State Sen. Jack Martins, facing an unexpected Oct. 6 Republican congressional primary, on Friday asked a federal court in Syracuse to put off the general election for the 3rd District until Dec. 6, nearly a month after the presidential election.
Martins said in papers filed in U.S. District Court for the Northern District that if the court declines to move the election, the judge should reconsider his order for the Oct. 6 primary.
Martins’ legal move comes after U.S. District Court Judge Frederick Scullin on Wednesday ordered the special primary after state courts had ruled that GOP challenger Philip Pidot had more than the minimum 1,250 signatures to qualify for the ballot. State courts said prolonged legal proceedings had left too little time for elections officials to hold the primary on June 28, with other congressional primaries.

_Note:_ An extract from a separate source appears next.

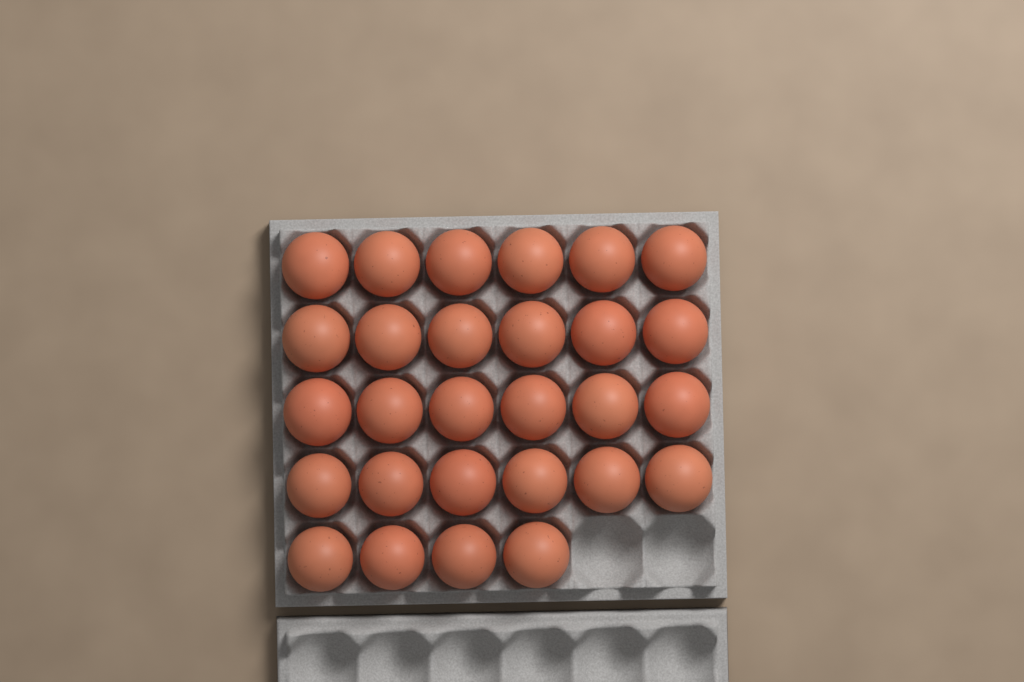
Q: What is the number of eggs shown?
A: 28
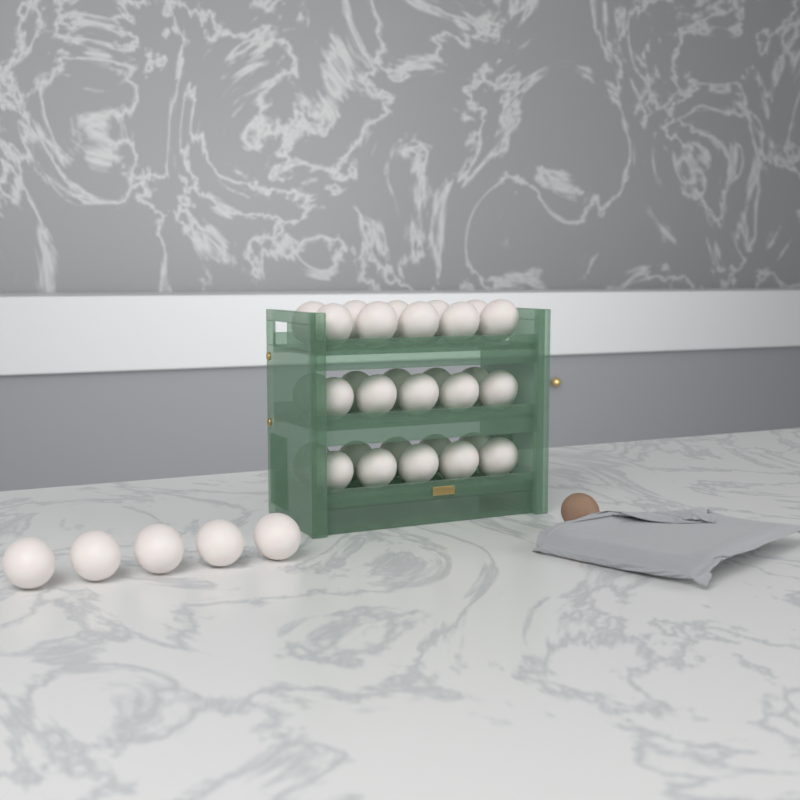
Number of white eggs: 35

“The October primary election date leaves 32 days for a general election, disenfranchising the military voters and even potentially the permanent absentee voters,” said. E. O’Brien Murray, Martins’ spokesman.
“The military voters and all other voters in New York’s 3rd Congressional deserve the same consideration, 50 days or more in the general election, as the judge provided for the primary voters,” Murray said.

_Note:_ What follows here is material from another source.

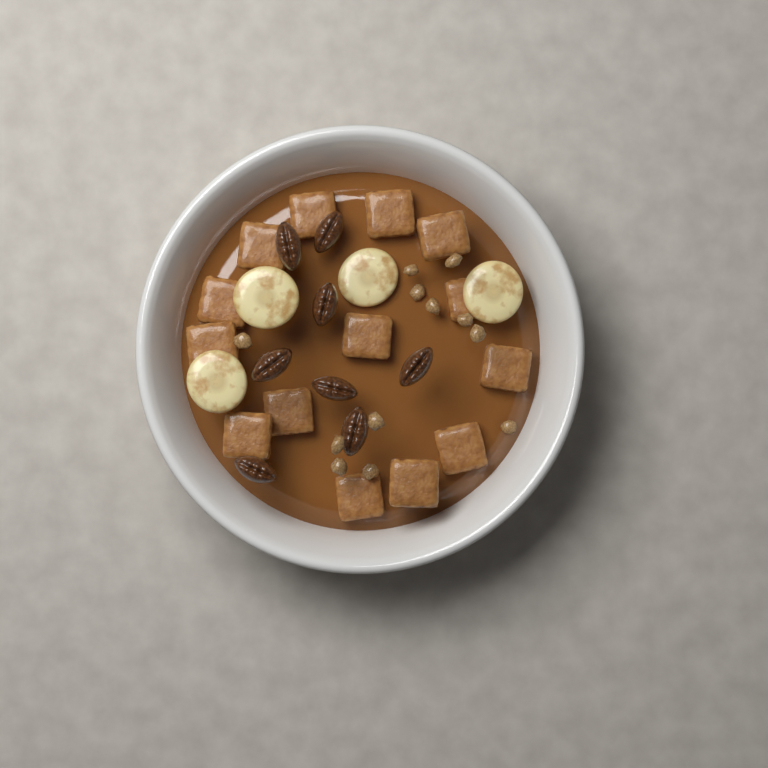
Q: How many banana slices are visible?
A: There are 4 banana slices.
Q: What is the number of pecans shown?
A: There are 8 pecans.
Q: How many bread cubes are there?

Should Martins win in court, it would likely turn the race to fill the seat of retiring Democratic Rep. Steve Israel from a high turnout contest that typically favors Democrats to a race that could draw as little as 10 percent turnout.
Pidot said Martins “will stop at nothing to rob voters of their democratic choice. It’s time to give the lawyers a rest and face the music.”
In court papers, Martins’ attorney cited a 1982 precedent in which a three-judge panel moved the election date for two House seats from Nov. 2 to Nov. 30 to permit the state to redraw congressional lines to comply with the Voting Rights Act.
The attorney said that if Scullin doesn’t set a new election date, the Oct. 6 primary, only one month before Election Day, “is certain to cause voter confusion and hardship” and potential mix-ups in the mails of military ballots.
They also called the Oct. 6 primary date unfair. They said Democrat Thomas Suozzi will have had 100 days to campaign since he won his party’s nomination on June 28, while Martins will be left as a “drastic disadvantage” with only 32 days to mount a general election campaign. They also said they would be unfairly restricted to using donations for the primary until that contest is over.
Kim Devlin, senior adviser for Suozzi, criticized Martins for “wasting millions of taxpayers’ dollars with his petty political games and trying to litigate his way into Congress. This is nothing more than a pathetic attempt to distract voters from his disastrous record of raising property taxes, defending Dean Skelos and support for Donald Trump.”
Murray discounted Pidot’s attack, calling him “a fringe candidate who waited 30 days to file his appeal and brought the problems on himself.” Suozzi, he said, is “in the middle of his own political fight to defend fraudulent signatures and voters who have died.”
Suozzi’s petitions for a “Fix Washington” ballot line were approved by the state Board of Elections in Albany. Martins has filed suit in state Supreme Court in Mineola to disallow Suozzi’s petitions based on alleged fraud.
A state board hearing on petitions of Libertarian candidate Michael McDermott, which also have been challenged by Martins, is set for Monday.